Problema a resolver >> Prolonga el fragmento sobre La Máquina de Hacer Pájaros, el grupo de Charly García, a partir de su última oración.

Fragmento seleccionado >>
La temática de films atravesaba el concepto del álbum desde la tapa misma, con los músicos saliendo del Cine Metro, donde se anunciaba en la marquesina la proyección de una película de terror: Trama macabra, de Alfred Hitchcock. Todo un mensaje. Un ciego con gafas y bastón sostiene un espejo y refleja la imagen hasta el infinito: el horror perpetuo que nadie ve. En el collage de la contratapa asoma una historieta de Robert Crumb, que bien linkea con los gustos ya conocidos de Charly por Crist y Oski. Su época comiquera, el alivio humorístico dentro del drama nacional.
Las letras de Películas eran todas de Charly, pero esta vez la música estuvo compartida con sus cuatro compañeros: lo que representaba una mayor democracia compositiva en el seno del grupo terminaría incidiendo en su destino final. A la par, grupos cercanos como Crucis, Alas, Espíritu y El Reloj se evaporaban en el aire por peleas internas. En la antigua Grecia se lo denominaba pharmakon: el veneno y el remedio al mismo tiempo.
Prólogo del libro publicado por Gourmet Musical
La Máquina del Tiempo
Dos años en la vida de Charly García pueden ser diez de los de cualquier mortal. O incluso más. Su proyecto de La Máquina de Hacer Pájaros duró solamente entre 1976 y 1977, produjo dos discos, y se evaporó. Su popularidad fue efímera, pero su influencia –esa música sofisticada, vigorosa– rompió el corset del rock progresivo y le ganó al paso del tiempo.

Datos mostrados >>
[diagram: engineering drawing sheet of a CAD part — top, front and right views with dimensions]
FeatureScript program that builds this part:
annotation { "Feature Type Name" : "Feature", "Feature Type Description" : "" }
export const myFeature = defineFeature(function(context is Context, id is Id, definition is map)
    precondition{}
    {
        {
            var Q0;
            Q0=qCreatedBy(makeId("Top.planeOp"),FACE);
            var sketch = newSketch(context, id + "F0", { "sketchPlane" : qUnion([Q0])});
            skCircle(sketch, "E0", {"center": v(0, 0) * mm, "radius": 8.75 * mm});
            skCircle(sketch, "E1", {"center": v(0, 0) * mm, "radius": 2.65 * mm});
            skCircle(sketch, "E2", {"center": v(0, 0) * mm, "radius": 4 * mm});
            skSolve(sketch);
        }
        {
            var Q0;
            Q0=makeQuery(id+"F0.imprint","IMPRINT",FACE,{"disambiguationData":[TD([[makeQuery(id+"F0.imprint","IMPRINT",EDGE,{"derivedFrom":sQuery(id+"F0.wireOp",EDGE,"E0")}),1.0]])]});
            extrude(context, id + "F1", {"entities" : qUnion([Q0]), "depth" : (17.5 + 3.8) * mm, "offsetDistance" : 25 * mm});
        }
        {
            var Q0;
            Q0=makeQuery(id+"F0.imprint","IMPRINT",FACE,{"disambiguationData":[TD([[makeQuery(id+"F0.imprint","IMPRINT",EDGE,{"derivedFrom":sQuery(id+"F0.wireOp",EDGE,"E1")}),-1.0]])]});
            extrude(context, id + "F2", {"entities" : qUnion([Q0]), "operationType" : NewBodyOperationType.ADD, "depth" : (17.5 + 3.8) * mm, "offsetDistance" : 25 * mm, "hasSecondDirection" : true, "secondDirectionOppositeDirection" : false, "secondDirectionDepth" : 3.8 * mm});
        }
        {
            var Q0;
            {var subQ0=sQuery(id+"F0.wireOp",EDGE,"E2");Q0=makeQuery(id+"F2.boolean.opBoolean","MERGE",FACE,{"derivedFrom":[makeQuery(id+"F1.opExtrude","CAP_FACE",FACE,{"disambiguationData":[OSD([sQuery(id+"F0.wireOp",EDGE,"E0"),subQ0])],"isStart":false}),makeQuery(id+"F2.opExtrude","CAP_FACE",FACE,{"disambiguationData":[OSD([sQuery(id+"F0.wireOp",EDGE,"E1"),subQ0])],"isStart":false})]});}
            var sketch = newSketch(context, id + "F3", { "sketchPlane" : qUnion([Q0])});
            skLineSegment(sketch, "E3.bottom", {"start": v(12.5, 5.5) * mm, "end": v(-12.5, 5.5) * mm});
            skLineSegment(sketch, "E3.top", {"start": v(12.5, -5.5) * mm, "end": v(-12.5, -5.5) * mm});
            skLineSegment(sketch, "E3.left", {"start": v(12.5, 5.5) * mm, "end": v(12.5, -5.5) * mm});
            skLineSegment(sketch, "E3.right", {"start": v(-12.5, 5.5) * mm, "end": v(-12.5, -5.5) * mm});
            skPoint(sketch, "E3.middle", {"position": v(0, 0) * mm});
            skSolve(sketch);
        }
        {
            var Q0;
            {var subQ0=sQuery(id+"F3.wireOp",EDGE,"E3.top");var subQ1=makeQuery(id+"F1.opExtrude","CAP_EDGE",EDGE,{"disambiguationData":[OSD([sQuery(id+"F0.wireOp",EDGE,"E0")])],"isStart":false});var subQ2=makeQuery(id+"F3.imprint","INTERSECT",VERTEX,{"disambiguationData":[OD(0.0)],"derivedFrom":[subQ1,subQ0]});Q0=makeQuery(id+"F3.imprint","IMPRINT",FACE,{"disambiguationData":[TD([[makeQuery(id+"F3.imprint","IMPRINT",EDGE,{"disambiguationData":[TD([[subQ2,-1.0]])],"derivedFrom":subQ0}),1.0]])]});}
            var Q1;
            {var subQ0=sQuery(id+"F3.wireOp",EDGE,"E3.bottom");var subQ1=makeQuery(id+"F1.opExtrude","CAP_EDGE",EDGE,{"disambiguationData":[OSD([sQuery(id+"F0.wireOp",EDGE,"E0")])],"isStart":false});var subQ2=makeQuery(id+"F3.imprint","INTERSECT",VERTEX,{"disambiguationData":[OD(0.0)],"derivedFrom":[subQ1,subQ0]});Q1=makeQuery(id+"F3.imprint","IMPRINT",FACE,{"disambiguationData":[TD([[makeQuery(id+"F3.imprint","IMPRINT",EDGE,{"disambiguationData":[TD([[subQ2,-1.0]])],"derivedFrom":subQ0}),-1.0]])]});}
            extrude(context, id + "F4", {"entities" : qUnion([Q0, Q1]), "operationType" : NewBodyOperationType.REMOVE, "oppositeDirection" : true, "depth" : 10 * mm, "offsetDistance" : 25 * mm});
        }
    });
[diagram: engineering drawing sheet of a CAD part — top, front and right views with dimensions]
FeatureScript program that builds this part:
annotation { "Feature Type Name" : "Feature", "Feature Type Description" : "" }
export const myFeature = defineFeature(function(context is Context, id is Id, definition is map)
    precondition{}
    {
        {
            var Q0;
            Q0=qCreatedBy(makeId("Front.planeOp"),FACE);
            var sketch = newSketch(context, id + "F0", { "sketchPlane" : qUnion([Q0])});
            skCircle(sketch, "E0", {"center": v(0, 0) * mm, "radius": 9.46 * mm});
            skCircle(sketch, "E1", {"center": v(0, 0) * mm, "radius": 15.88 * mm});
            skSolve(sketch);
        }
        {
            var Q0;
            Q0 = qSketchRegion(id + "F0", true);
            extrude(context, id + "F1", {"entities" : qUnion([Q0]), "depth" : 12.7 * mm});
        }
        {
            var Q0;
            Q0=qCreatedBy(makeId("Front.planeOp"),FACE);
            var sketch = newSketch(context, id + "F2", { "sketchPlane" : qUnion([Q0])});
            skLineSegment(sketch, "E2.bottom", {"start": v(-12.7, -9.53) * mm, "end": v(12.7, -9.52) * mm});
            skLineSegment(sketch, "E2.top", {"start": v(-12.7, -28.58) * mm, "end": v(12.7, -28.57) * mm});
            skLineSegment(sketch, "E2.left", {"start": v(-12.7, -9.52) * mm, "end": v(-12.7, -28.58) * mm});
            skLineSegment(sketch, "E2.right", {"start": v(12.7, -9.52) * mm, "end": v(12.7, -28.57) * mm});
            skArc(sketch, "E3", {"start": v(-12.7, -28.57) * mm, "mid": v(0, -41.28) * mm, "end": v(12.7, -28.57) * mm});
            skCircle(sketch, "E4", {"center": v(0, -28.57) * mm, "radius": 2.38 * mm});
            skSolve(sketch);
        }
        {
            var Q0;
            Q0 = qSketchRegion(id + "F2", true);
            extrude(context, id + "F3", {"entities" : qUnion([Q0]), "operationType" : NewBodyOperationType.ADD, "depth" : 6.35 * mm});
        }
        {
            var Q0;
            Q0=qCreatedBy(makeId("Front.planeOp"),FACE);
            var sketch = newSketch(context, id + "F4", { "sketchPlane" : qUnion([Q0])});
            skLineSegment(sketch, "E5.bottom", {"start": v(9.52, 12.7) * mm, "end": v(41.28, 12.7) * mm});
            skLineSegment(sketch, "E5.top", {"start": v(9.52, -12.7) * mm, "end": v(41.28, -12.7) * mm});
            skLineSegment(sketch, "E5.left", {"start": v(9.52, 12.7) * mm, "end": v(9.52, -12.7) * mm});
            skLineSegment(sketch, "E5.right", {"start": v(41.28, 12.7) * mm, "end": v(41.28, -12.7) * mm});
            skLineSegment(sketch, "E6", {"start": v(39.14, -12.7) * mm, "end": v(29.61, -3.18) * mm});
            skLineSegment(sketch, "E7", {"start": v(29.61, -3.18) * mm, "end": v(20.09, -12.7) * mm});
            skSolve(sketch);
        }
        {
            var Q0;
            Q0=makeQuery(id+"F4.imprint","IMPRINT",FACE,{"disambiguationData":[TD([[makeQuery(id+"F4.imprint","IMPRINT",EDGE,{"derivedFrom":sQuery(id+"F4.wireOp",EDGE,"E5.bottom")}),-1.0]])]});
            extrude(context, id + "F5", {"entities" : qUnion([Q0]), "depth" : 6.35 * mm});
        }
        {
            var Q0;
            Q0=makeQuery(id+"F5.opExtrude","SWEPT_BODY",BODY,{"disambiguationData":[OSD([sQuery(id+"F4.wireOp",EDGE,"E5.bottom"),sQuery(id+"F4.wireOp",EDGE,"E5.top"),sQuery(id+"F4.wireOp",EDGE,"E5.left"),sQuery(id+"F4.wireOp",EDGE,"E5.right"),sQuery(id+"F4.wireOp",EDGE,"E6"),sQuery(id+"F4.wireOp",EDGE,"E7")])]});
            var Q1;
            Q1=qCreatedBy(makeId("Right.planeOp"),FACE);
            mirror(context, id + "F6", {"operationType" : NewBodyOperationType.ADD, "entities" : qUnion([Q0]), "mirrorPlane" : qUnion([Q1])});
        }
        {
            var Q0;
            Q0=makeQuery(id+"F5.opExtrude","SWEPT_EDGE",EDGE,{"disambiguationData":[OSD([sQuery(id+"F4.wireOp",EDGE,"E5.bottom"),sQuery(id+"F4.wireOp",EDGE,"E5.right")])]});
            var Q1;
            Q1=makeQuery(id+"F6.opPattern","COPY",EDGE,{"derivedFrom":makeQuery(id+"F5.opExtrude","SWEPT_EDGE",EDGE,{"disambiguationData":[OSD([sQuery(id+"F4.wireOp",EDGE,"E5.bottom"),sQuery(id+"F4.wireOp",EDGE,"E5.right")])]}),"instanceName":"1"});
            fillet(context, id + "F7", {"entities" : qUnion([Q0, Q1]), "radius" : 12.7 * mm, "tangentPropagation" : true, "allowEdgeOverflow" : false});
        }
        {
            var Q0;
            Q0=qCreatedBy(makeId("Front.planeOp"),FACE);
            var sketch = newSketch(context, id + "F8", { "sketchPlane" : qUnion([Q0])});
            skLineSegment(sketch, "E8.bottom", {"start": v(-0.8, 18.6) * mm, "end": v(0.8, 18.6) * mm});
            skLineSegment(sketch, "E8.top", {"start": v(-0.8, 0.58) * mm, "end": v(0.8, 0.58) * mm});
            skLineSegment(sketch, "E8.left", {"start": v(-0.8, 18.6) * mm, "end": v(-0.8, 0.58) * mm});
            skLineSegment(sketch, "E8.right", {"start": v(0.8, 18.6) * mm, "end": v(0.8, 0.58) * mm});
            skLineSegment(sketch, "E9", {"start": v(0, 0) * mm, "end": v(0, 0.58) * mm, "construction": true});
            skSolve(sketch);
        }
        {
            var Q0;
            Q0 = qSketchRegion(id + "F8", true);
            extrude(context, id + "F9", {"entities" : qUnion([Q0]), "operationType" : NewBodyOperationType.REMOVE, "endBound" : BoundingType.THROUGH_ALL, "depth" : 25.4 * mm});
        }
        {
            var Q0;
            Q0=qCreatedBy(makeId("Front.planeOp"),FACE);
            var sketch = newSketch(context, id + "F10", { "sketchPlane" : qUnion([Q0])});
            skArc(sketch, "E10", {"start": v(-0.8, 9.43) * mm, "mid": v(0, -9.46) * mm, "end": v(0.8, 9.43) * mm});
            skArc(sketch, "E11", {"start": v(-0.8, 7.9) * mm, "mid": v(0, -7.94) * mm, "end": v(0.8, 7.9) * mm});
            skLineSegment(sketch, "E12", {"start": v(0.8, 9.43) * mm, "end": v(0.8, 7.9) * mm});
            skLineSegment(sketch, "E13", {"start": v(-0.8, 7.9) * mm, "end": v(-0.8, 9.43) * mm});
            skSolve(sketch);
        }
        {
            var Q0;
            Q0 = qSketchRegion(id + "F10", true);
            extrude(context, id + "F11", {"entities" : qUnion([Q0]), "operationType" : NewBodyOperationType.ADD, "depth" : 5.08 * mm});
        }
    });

Resultado >>
Hay una entrevista de aquella época donde Charly dice que recién con La Máquina sentía que le estaba haciendo un aporte real a la música popular argentina. Algo curioso si pensamos que con Sui Generis ya había apilado varios himnos juveniles para todos los fogones del mañana, como “Canción para mi muerte” o “Rasguña las piedras”.
Por empezar, sí: fue el grupo con el que hizo la música más elaborada. La extensión de las canciones son la mejor prueba, con muchos arreglos complejos y cambios de ritmo, el predominio de pasajes instrumentales, y la particularidad de contar con dos tecladistas, algo inusual en la Buenos Aires de 1976. Combinó magistralmente rock y música clásica, conectando con la veta sinfónica que venía de Inglaterra y le sumó smog porteño en un contexto de asfixiante represión social.
En la única entrevista televisiva que se conoce de aquel año, García (veinticuatro años, desgarbado, anteojos gruesos, todavía sin bigote) mira a la cámara cohibido y declara que La Máquina hace “una música muy de acá, que tiene una proyección a futuro”. Y tan errado no estaba si con estos músicos sacó a la cancha algunas canciones que retomaría más adelante con Serú, y otras durante su posterior carrera solista, en los ochenta. En el medio también actualizó viejos temas de Sui, por lo que podemos imaginarnos a La Máquina como una mamushka con todas sus bandas dentro.
El telón de fondo es la Argentina más sangrienta. La del Golpe de Estado y la tapa de Clarín con la frase “total normalidad”. La del slogan “derechos y humanos”. La de los detenidos-desaparecidos y el “algo habrán hecho”. Charly lo retrataría, años más tarde, primero con “Los dinosaurios”, y después con el famoso “Yo que crecí con Videla/ yo que nací sin poder” de “Demoliendo hoteles”. Había una supervivencia latente ahí: suya, de sus colegas, del público, de una generación entera.